Below my window in Ross-on-Wye the blossom is out in full. It’s a plum tree- it looks like apple blossom but it’s white. And instead of saying ‘Oh, that’s nice blossom,’ looking at it through the window while I write, I think it is the whitest, frothiest, blossomiest blossom that there ever could be.’
 

A few days before my mother died I think she had a similar experience. ‘Isn’t it beautiful?’ she said – and she wasn’t referring to the weather- she was already on her final journey.

  It is an experience of the intensity of the present-as a glimpse of the inexpressible beauty of the eternal life which is our hope. Once you see it, you see it, and you celebrate.
  Our loved ones have gone before us into the light; they have gone home- and I think it makes all the difference in the world to what you do in the world and the way you do it, if your believe, to quote Wordsworth, that ‘trailing clouds of glory do we come from God who is our home.’

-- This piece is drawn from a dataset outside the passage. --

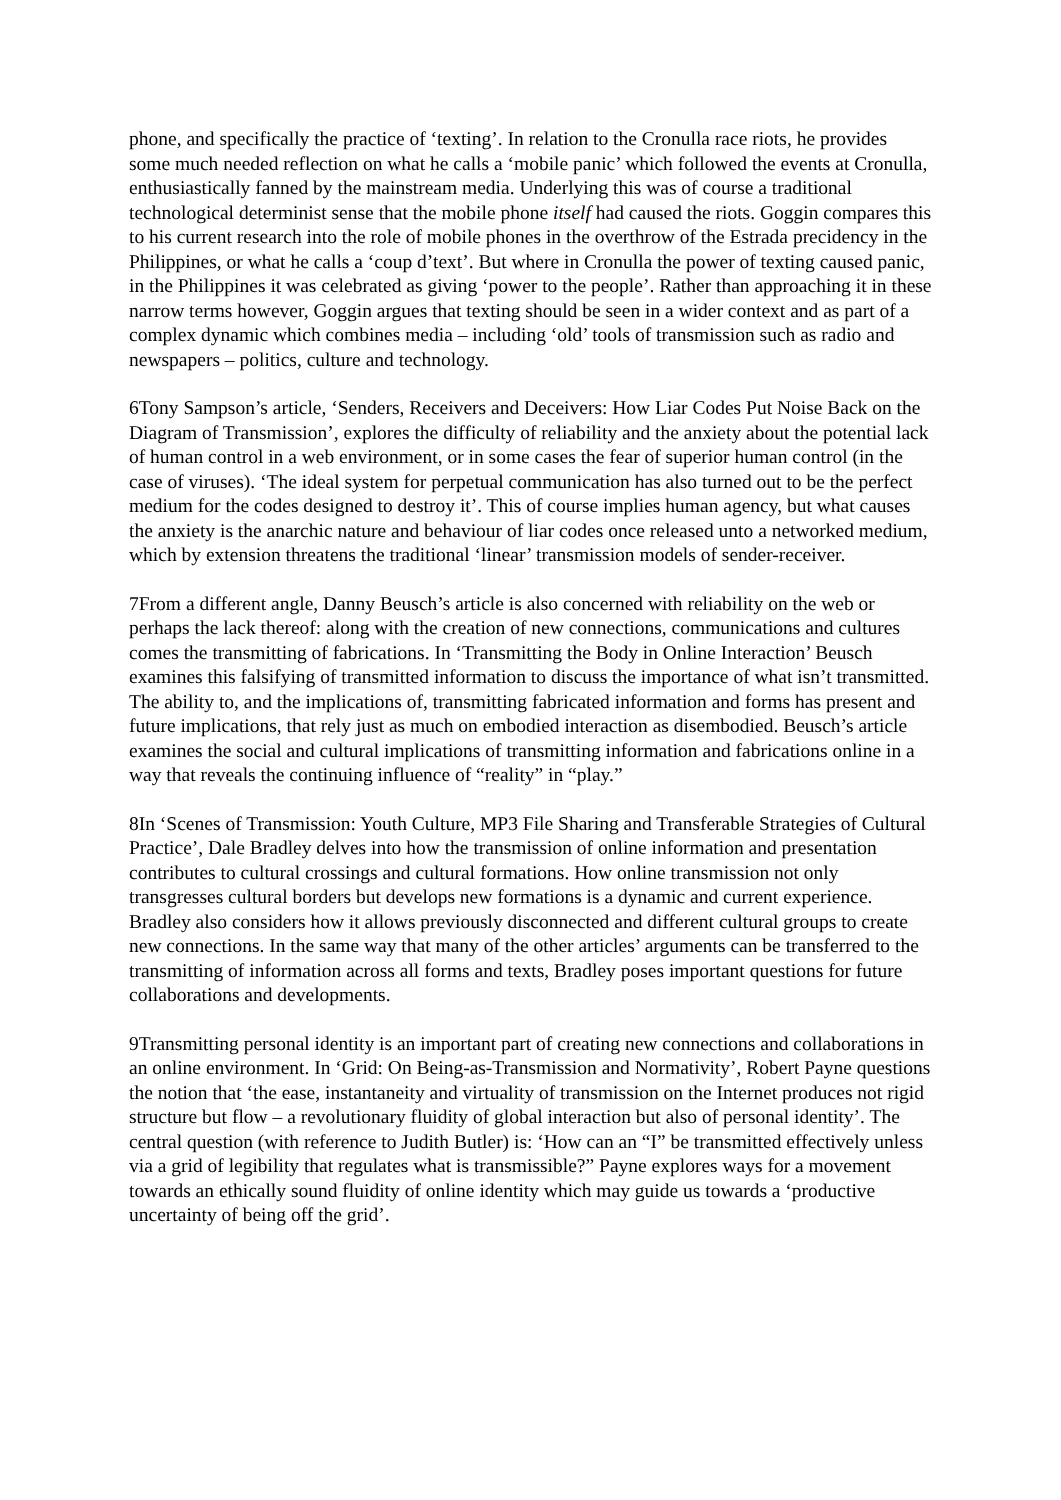phone, and specifically the practice of ‘texting’. In relation to the Cronulla race riots, he provides some much needed reflection on what he calls a ‘mobile panic’ which followed the events at Cronulla, enthusiastically fanned by the mainstream media. Underlying this was of course a traditional technological determinist sense that the mobile phone itself had caused the riots. Goggin compares this to his current research into the role of mobile phones in the overthrow of the Estrada precidency in the Philippines, or what he calls a ‘coup d’text’. But where in Cronulla the power of texting caused panic, in the Philippines it was celebrated as giving ‘power to the people’. Rather than approaching it in these narrow terms however, Goggin argues that texting should be seen in a wider context and as part of a complex dynamic which combines media – including ‘old’ tools of transmission such as radio and newspapers – politics, culture and technology.
6Tony Sampson’s article, ‘Senders, Receivers and Deceivers: How Liar Codes Put Noise Back on the Diagram of Transmission’, explores the difficulty of reliability and the anxiety about the potential lack of human control in a web environment, or in some cases the fear of superior human control (in the case of viruses). ‘The ideal system for perpetual communication has also turned out to be the perfect medium for the codes designed to destroy it’. This of course implies human agency, but what causes the anxiety is the anarchic nature and behaviour of liar codes once released unto a networked medium, which by extension threatens the traditional ‘linear’ transmission models of sender-receiver.
7From a different angle, Danny Beusch’s article is also concerned with reliability on the web or perhaps the lack thereof: along with the creation of new connections, communications and cultures comes the transmitting of fabrications. In ‘Transmitting the Body in Online Interaction’ Beusch examines this falsifying of transmitted information to discuss the importance of what isn’t transmitted. The ability to, and the implications of, transmitting fabricated information and forms has present and future implications, that rely just as much on embodied interaction as disembodied. Beusch’s article examines the social and cultural implications of transmitting information and fabrications online in a way that reveals the continuing influence of “reality” in “play.”
8In ‘Scenes of Transmission: Youth Culture, MP3 File Sharing and Transferable Strategies of Cultural Practice’, Dale Bradley delves into how the transmission of online information and presentation contributes to cultural crossings and cultural formations. How online transmission not only transgresses cultural borders but develops new formations is a dynamic and current experience. Bradley also considers how it allows previously disconnected and different cultural groups to create new connections. In the same way that many of the other articles’ arguments can be transferred to the transmitting of information across all forms and texts, Bradley poses important questions for future collaborations and developments.
9Transmitting personal identity is an important part of creating new connections and collaborations in an online environment. In ‘Grid: On Being-as-Transmission and Normativity’, Robert Payne questions the notion that ‘the ease, instantaneity and virtuality of transmission on the Internet produces not rigid structure but flow – a revolutionary fluidity of global interaction but also of personal identity’. The central question (with reference to Judith Butler) is: ‘How can an “I” be transmitted effectively unless via a grid of legibility that regulates what is transmissible?” Payne explores ways for a movement towards an ethically sound fluidity of online identity which may guide us towards a ‘productive uncertainty of being off the grid’.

  Resurrection is not to do with the resuscitation of dead bodies - it is the gift of a new kind of life - the new heaven and the new earth - a life which exists on the far side of death, destruction and disintegration. Jesus rose from the dead - he is not trapped in history as a memory - he is a living reality, loving us, interceding for us, available to us. Our loved ones whom we remember are also a living reality- we just can’t see them.
  So let us rejoice with them and for them and believe that when we leave this world we will be received into the hands of a loving and compassionate providence who is our alpha and our omega, our beginning and our end- whose love fulfils and completes us.